Helium and deuterium irradiation effects in tungsten-based materials with titanium

Abstract

Pure Tungsten (W) will be used as plasma facing component in fusion devices due to its high melting point, good thermal conductivity and low sputtering yield. However, its structural application as plasma facing component (PFC) is still restricted by its low fracture toughness associated with the high ductile to brittle transition temperature (DBTT).In the present study tungsten‑titanium (W-Ti) samples were produced by Ti implantation at room temperature and 500 °C with a constant fluence of 2 × 1021 at/m2 and an energy of 100 keV. In order to understand the fundamental mechanisms which govern the behavior of defect dynamics in tungsten under reactor conditions, W-Ti materials were implanted at room temperature with 10 keV of He+ with a constant fluence of 5 × 1021 at/m2 and 5 keV of D+ with fluences in the range of 0.1 × 1021–5 × 1021 at/m2. Surface structure and morphology changes were investigated by scanning electron microscopy and X-ray diffraction.
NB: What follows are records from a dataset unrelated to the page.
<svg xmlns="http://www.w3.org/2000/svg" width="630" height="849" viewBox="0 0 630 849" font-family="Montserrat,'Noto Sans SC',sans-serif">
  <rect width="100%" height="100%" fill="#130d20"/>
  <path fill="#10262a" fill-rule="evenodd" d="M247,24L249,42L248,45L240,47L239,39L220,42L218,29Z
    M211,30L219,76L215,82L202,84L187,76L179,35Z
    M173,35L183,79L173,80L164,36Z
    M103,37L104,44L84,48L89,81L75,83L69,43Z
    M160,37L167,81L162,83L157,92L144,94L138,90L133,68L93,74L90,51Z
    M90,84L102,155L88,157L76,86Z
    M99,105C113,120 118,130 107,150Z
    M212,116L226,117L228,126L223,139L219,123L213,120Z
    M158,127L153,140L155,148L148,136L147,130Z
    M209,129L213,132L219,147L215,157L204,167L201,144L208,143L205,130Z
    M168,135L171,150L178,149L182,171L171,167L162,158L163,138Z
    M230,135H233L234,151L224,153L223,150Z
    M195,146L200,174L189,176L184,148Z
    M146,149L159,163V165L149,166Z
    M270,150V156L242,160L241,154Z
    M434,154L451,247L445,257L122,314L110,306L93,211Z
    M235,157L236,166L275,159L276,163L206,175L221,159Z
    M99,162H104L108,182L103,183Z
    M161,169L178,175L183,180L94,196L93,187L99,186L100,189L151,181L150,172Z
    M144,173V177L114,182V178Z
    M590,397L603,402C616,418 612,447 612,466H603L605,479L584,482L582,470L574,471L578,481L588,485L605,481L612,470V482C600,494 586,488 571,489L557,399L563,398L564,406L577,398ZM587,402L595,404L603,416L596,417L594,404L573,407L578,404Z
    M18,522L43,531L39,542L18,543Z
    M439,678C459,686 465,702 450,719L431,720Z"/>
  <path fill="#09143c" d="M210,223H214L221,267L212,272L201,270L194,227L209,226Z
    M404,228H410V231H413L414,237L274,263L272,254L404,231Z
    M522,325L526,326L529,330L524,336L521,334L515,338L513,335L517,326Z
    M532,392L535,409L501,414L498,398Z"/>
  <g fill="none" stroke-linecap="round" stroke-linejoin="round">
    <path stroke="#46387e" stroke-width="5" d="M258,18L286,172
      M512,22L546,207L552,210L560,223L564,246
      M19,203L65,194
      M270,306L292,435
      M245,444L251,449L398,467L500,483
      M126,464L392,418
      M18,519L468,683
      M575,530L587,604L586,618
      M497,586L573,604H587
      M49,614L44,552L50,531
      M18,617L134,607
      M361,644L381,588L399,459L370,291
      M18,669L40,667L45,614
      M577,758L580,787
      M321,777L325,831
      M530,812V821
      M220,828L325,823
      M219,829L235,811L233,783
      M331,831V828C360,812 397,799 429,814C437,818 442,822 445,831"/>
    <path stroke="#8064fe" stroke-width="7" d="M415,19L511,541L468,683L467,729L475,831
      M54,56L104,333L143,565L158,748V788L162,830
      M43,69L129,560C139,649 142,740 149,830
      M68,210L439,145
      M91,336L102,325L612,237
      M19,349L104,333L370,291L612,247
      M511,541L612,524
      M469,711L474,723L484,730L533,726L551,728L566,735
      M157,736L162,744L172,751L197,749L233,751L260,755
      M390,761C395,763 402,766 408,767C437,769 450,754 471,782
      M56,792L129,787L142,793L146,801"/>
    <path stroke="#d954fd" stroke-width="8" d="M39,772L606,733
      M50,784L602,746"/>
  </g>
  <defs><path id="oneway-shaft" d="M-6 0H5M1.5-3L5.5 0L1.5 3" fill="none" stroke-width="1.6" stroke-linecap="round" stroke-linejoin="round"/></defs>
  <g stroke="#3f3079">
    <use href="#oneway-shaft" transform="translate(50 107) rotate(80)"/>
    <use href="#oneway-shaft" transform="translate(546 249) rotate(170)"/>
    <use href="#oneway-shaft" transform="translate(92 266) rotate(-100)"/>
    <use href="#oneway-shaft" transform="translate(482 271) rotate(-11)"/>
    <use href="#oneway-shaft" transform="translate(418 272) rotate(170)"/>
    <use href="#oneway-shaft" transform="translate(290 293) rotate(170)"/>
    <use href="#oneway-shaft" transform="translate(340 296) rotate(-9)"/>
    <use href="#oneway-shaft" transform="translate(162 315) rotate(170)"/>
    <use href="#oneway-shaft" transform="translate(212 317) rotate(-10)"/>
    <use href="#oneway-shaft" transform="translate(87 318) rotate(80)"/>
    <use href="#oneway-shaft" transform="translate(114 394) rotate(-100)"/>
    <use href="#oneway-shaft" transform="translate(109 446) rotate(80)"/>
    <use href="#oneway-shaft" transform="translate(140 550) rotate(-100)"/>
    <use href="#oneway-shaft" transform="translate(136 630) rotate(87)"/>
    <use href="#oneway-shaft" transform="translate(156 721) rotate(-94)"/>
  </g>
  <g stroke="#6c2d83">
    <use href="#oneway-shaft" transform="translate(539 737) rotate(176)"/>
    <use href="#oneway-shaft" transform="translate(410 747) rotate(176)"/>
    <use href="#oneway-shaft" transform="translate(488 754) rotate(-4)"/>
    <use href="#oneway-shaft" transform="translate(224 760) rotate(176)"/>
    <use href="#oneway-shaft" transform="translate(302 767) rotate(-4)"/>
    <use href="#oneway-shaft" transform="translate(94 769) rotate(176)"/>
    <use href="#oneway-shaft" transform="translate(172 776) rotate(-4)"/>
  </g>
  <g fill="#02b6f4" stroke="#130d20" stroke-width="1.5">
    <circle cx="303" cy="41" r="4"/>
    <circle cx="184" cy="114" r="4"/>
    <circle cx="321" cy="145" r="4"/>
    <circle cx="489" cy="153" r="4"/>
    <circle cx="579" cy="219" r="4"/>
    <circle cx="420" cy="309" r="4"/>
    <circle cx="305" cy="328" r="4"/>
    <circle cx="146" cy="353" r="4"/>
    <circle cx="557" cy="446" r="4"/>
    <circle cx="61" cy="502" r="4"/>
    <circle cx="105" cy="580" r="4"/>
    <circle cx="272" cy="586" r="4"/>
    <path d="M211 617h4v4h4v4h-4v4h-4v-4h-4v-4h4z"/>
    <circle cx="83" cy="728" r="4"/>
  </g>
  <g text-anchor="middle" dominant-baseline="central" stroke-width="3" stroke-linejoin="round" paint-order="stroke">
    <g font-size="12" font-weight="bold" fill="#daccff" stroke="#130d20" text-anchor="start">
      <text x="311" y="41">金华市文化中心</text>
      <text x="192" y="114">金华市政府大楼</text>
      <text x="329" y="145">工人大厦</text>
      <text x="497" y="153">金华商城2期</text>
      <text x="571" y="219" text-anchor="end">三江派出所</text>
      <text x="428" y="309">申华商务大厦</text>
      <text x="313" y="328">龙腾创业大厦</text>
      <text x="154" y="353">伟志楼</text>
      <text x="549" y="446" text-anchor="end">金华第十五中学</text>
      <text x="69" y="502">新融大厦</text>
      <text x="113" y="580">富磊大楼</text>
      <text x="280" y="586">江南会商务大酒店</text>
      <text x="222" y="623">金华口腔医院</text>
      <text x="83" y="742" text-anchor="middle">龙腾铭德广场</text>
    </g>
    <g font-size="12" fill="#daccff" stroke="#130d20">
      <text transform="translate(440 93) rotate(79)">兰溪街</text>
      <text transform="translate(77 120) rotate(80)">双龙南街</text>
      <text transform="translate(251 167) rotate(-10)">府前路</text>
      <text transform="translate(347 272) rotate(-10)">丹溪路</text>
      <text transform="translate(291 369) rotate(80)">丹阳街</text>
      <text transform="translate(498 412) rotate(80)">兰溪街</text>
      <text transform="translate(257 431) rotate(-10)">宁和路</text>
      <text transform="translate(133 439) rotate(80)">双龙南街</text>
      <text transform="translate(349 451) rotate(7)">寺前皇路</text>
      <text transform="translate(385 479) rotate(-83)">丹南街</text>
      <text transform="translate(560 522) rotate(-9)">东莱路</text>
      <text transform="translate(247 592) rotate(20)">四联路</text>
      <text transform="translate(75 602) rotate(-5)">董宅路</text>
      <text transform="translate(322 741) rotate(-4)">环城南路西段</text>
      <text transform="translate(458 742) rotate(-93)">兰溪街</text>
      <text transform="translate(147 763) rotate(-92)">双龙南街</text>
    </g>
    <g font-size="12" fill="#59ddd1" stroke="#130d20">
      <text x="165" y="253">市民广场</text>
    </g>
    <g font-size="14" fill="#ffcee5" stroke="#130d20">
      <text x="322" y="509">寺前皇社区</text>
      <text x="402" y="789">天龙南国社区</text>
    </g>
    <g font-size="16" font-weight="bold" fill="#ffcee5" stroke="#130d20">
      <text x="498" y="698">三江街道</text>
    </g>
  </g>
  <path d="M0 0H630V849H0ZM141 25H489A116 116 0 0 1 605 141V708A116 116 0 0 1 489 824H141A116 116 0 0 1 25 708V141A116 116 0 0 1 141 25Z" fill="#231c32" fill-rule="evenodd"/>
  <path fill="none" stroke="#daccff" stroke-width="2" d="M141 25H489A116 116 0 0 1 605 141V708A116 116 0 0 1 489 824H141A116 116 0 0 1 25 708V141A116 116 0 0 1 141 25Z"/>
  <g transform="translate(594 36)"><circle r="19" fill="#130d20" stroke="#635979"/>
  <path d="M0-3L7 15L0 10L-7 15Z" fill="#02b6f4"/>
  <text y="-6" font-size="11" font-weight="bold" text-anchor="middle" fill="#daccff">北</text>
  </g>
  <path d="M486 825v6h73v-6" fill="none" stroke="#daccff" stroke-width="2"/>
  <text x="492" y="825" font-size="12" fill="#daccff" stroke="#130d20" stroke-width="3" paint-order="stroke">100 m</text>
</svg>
Rutherford backscattering spectrometry, nuclear reaction analysis and thermal desorption spectroscopy methods were used to provide information about the distribution of Ti, He and D on W.No changes in the microstructure were observed after Ti implantation in the W plates. NRA analysis showed that D retention in the W-Ti samples is higher after sequential He and D implantation when compared with single D implantation. The diffractogram of W-Ti samples implanted with He evidence a broadening of the W peaks. This effect is believed to be associated with the high volume fraction of the bubbles that may cause internal stress fields inducing extended defects like dislocations which distort the crystal lattice.